歌川広重の57歳から62歳までの6年間の晩年の大作・代表作。
初摺でもあり、保存状態もよく、最高の揃物である。

「六十余州名所図会」。70枚。
61「豊前 羅漢寺 下道」は大分県中津市。競秀峰、青の同門、羅漢寺下道、山国川、日田往還、至羅漢寺。

全国5機内7道の名所を描くという一大スケールの揃物が見応えがあったが、特に印象に残ったものを記す。

  • 伊豆 修善寺 湯治場
  • 江戸 浅草市(初摺)と(後摺):色合いが違う。
  • 美濃 養老の滝:大木のごとき青い滝。
  • 飛騨 籠わたし
  • 下野 日光山 裏見ノ滝:滝が見事。
  • 伯耆 大野 大山遠望:まろやかな大山。
  • 出雲 大社 ほとほとの図:手前の娘達のあでやかさと遠くの人たちの白黒の薄さのコントラスト。

使用する項目 |
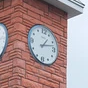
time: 1:12
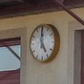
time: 4:59
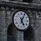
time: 5:04
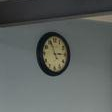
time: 2:56
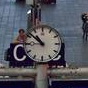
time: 10:51
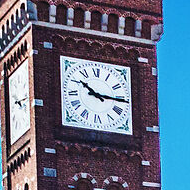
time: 10:15
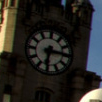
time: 6:15
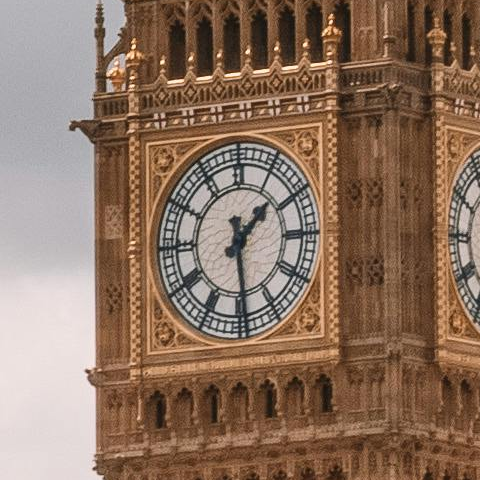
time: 1:28
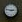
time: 2:46
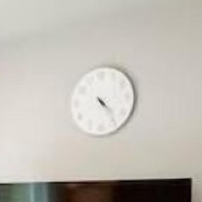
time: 4:23
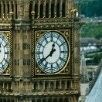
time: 12:39
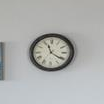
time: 11:20
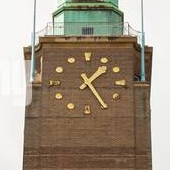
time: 1:24
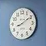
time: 8:09
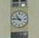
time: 10:46
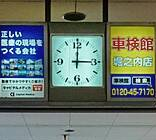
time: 3:00
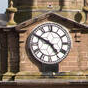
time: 4:49
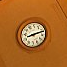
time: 8:12
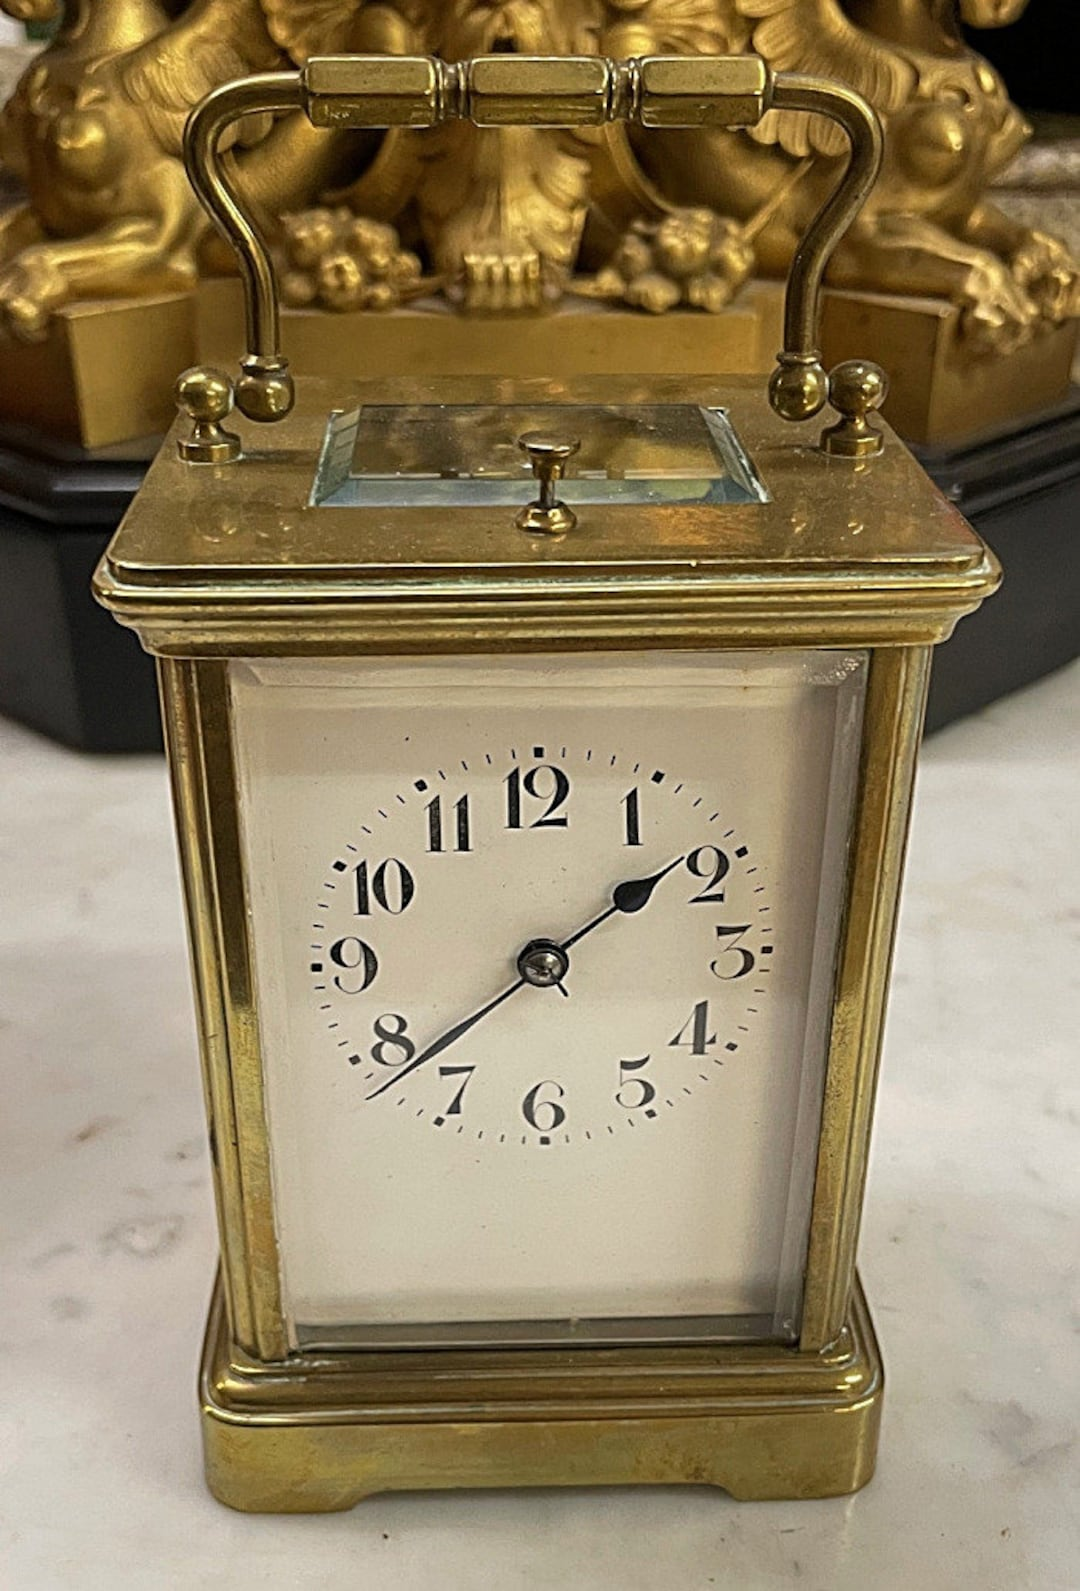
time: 1:39
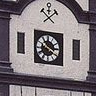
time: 10:20
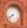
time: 7:38
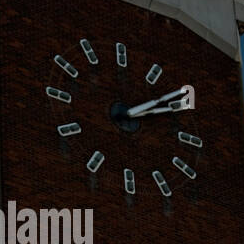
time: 2:09
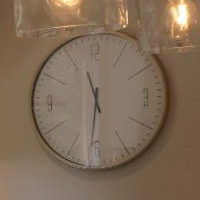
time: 11:31
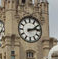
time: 2:13
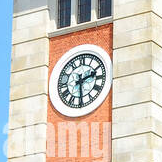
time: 2:29
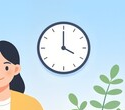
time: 3:59
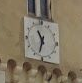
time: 10:32
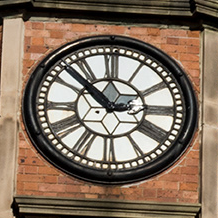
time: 2:52
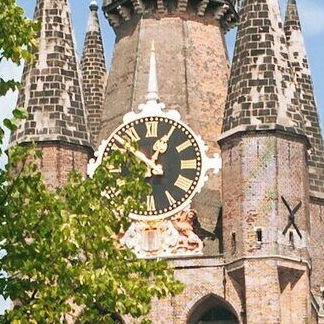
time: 12:51
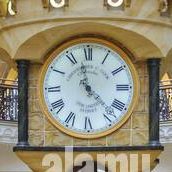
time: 11:22
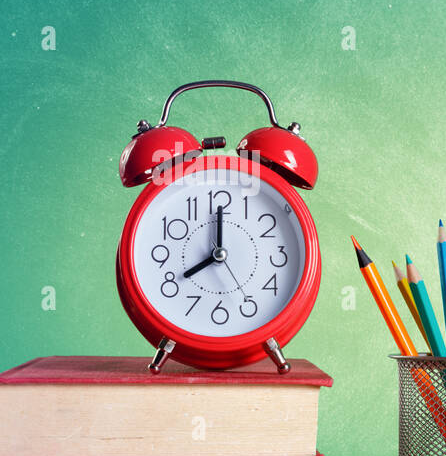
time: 8:00
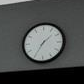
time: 1:34
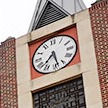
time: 7:28
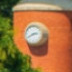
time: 2:40
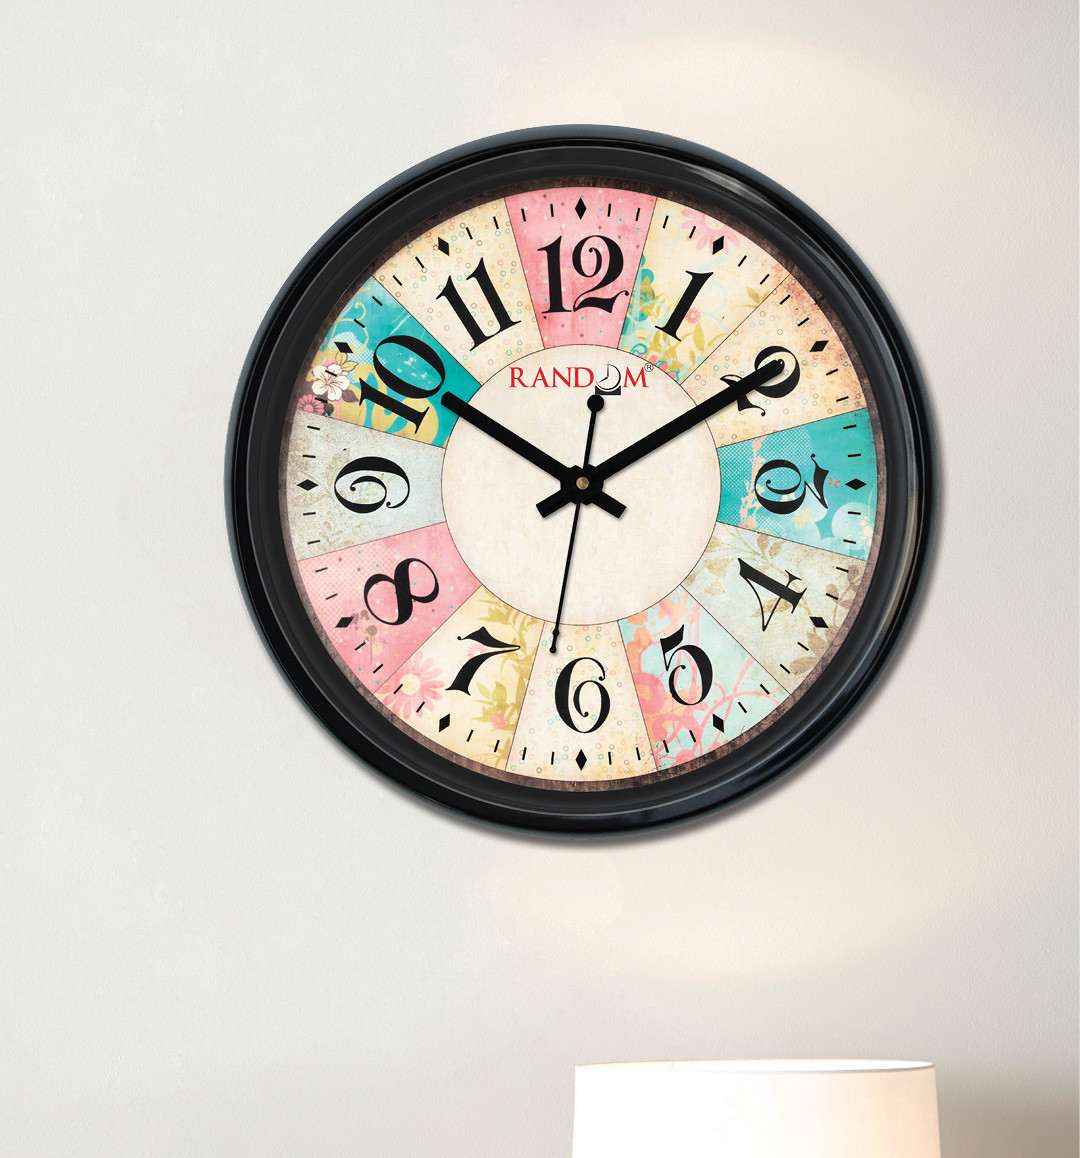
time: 1:50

解くべき問題 |
A. 本文のうち、「61「豊前 羅漢寺 下道」は大分県中津市。競秀峰、青の同門、羅漢寺下道、山国川、日田往還、至羅漢寺。」という語句を含むところで始まり「出雲 大社 ほとほとの図:手前の娘達のあでやかさと遠くの人たちの白黒の薄さのコントラスト。」で終わる部分を、一字一句違えずに書き写してください。
B. 項目の冒頭から「time: 12:51」を含む行まで、両端の行も含めてそのまま引用してください。画像は答えに入れないでください。
本文と項目は、互いに関係のない別々の資料です。

解答 |
A.
61「豊前 羅漢寺 下道」は大分県中津市。競秀峰、青の同門、羅漢寺下道、山国川、日田往還、至羅漢寺。

全国5機内7道の名所を描くという一大スケールの揃物が見応えがあったが、特に印象に残ったものを記す。

  • 伊豆 修善寺 湯治場
  • 江戸 浅草市(初摺)と(後摺):色合いが違う。
  • 美濃 養老の滝:大木のごとき青い滝。
  • 飛騨 籠わたし
  • 下野 日光山 裏見ノ滝:滝が見事。
  • 伯耆 大野 大山遠望:まろやかな大山。
  • 出雲 大社 ほとほとの図:手前の娘達のあでやかさと遠くの人たちの白黒の薄さのコントラスト。

B.
time: 1:12
time: 4:59
time: 5:04
time: 2:56
time: 10:51
time: 10:15
time: 6:15
time: 1:28
time: 2:46
time: 4:23
time: 12:39
time: 11:20
time: 1:24
time: 8:09
time: 10:46
time: 3:00
time: 4:49
time: 8:12
time: 1:39
time: 10:20
time: 7:38
time: 2:09
time: 11:31
time: 2:13
time: 2:29
time: 3:59
time: 10:32
time: 2:52
time: 12:51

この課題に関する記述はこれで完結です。